--- TRY IT ---
Copy out the listing below with "every image" swapped for "each image" and nothing else changed, and leave out the pictures.

--- PROVIDED MATERIAL ---
-- Opening Marker --

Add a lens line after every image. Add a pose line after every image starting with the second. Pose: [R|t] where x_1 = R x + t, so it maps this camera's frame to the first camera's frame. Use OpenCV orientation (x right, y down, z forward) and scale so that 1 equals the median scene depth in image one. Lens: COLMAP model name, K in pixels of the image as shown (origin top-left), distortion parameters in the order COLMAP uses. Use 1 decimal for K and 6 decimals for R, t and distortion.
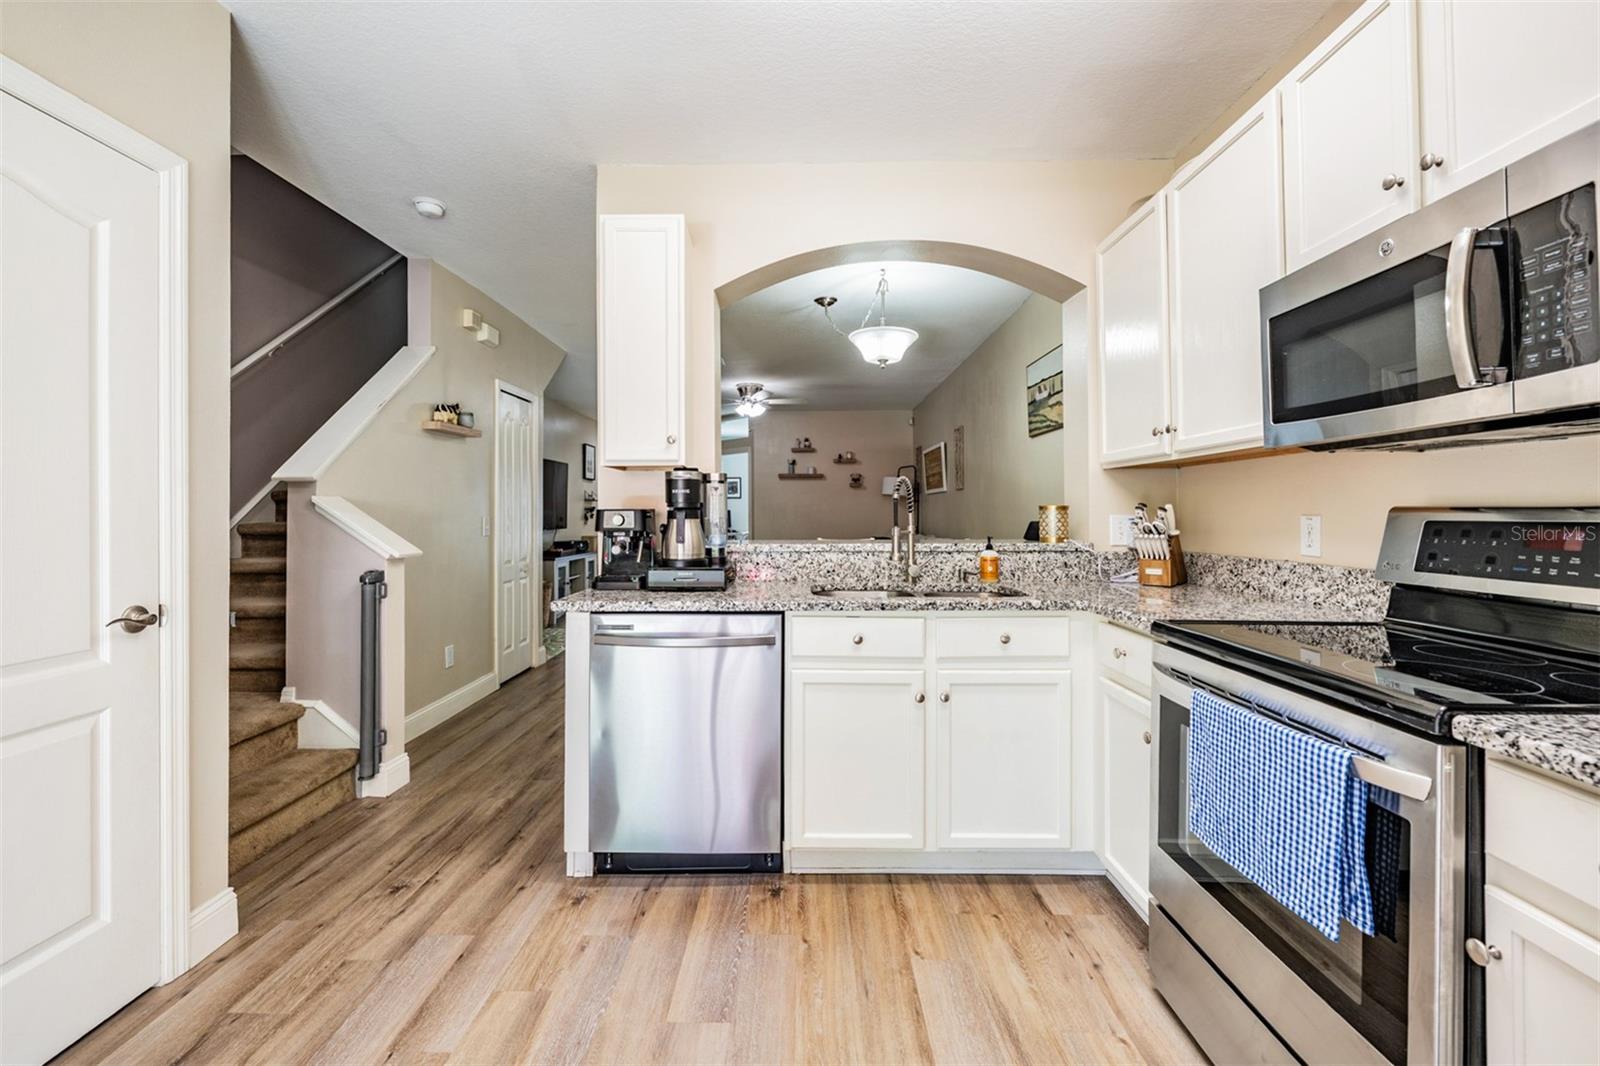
lens RADIAL K [[667.6, 0, 795.2], [0, 667.6, 510.6], [0, 0, 1]] dist [0.000178, -0.000552]
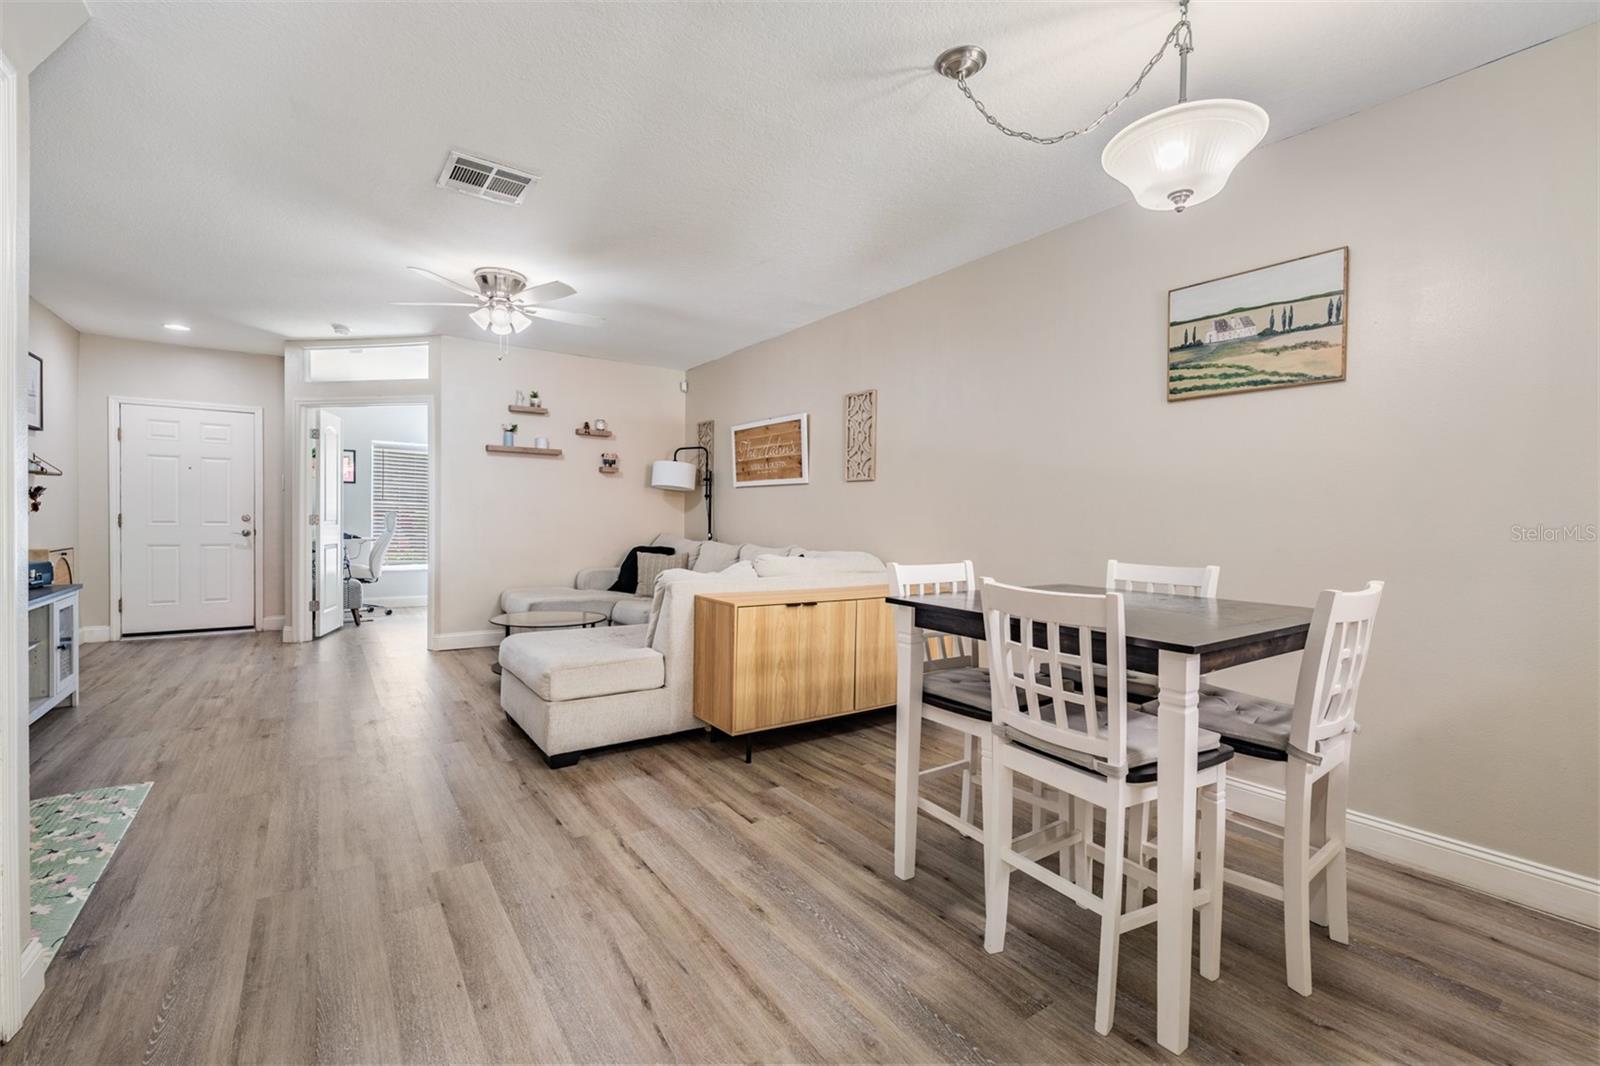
lens RADIAL K [[683.0, 0, 793.4], [0, 683.0, 529.4], [0, 0, 1]] dist [-0.000582, -0.000290]
pose [[0.814691, 0.004315, 0.579879, -0.684812], [-0.020120, 0.999581, 0.020829, 0.017812], [-0.579546, -0.028637, 0.814436, 1.378626]]
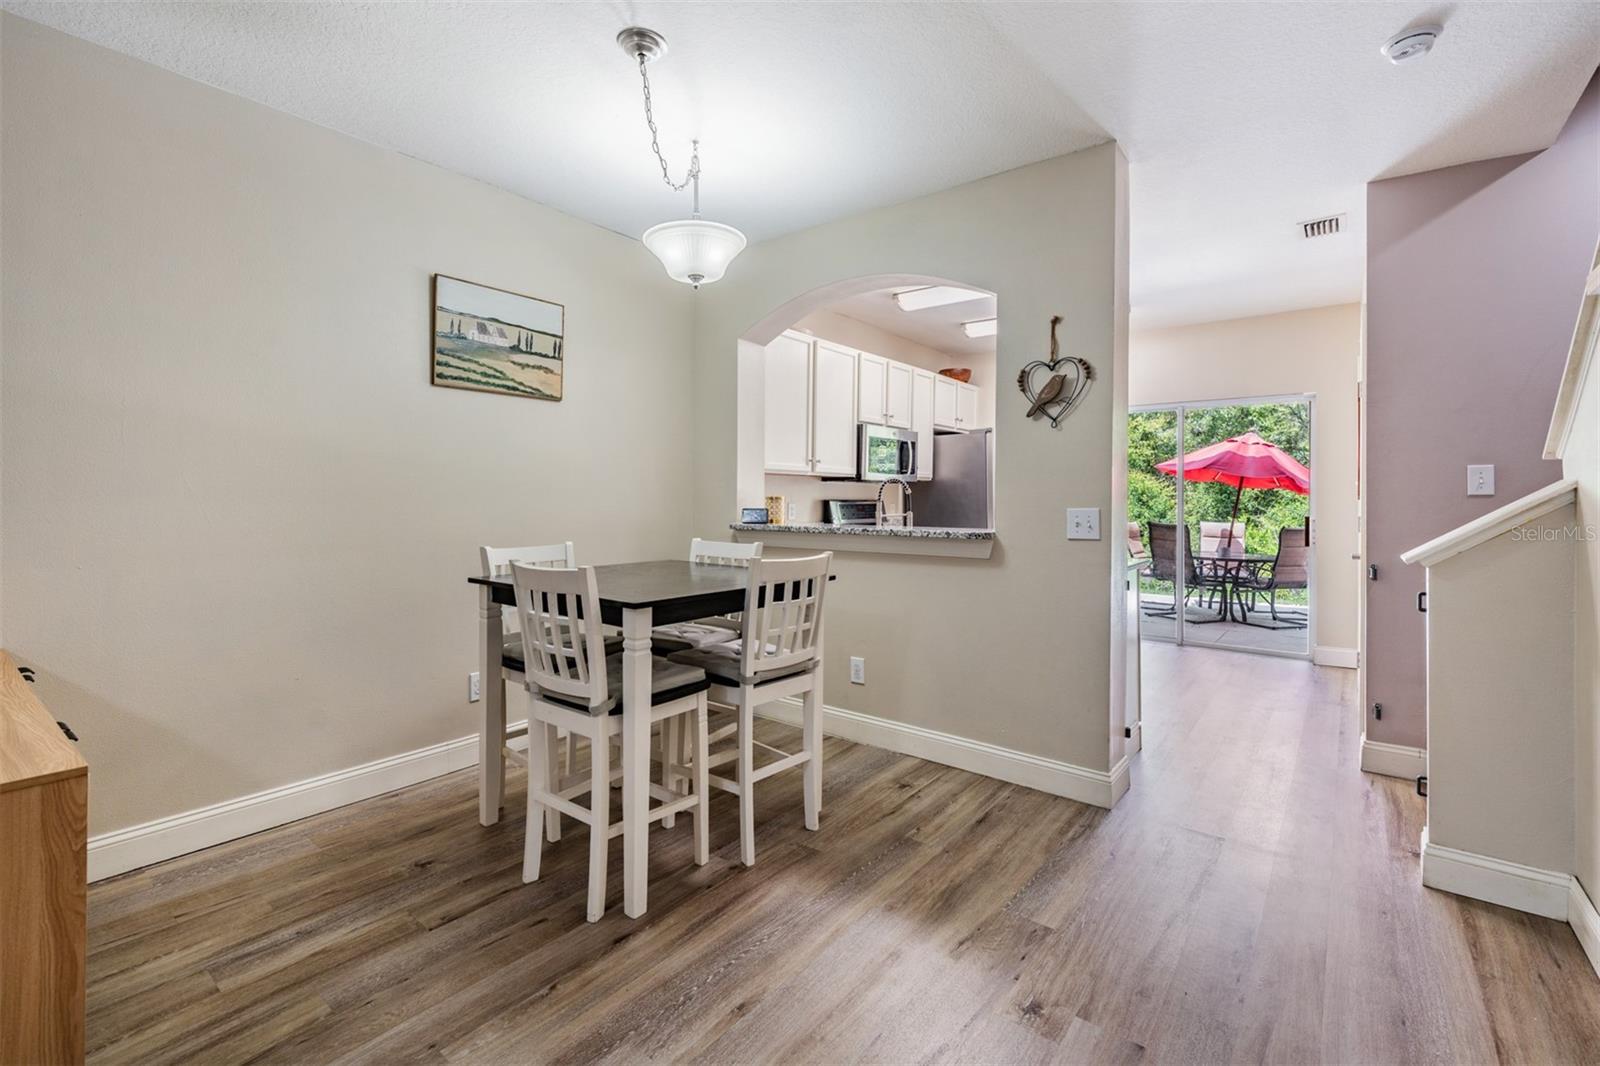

-- Closing Marker --

--- PROBLEM SOLUTION ---
Add a lens line after each image. Add a pose line after each image starting with the second. Pose: [R|t] where x_1 = R x + t, so it maps this camera's frame to the first camera's frame. Use OpenCV orientation (x right, y down, z forward) and scale so that 1 equals the median scene depth in image one. Lens: COLMAP model name, K in pixels of the image as shown (origin top-left), distortion parameters in the order COLMAP uses. Use 1 decimal for K and 6 decimals for R, t and distortion.
lens RADIAL K [[667.6, 0, 795.2], [0, 667.6, 510.6], [0, 0, 1]] dist [0.000178, -0.000552]
lens RADIAL K [[683.0, 0, 793.4], [0, 683.0, 529.4], [0, 0, 1]] dist [-0.000582, -0.000290]
pose [[0.814691, 0.004315, 0.579879, -0.684812], [-0.020120, 0.999581, 0.020829, 0.017812], [-0.579546, -0.028637, 0.814436, 1.378626]]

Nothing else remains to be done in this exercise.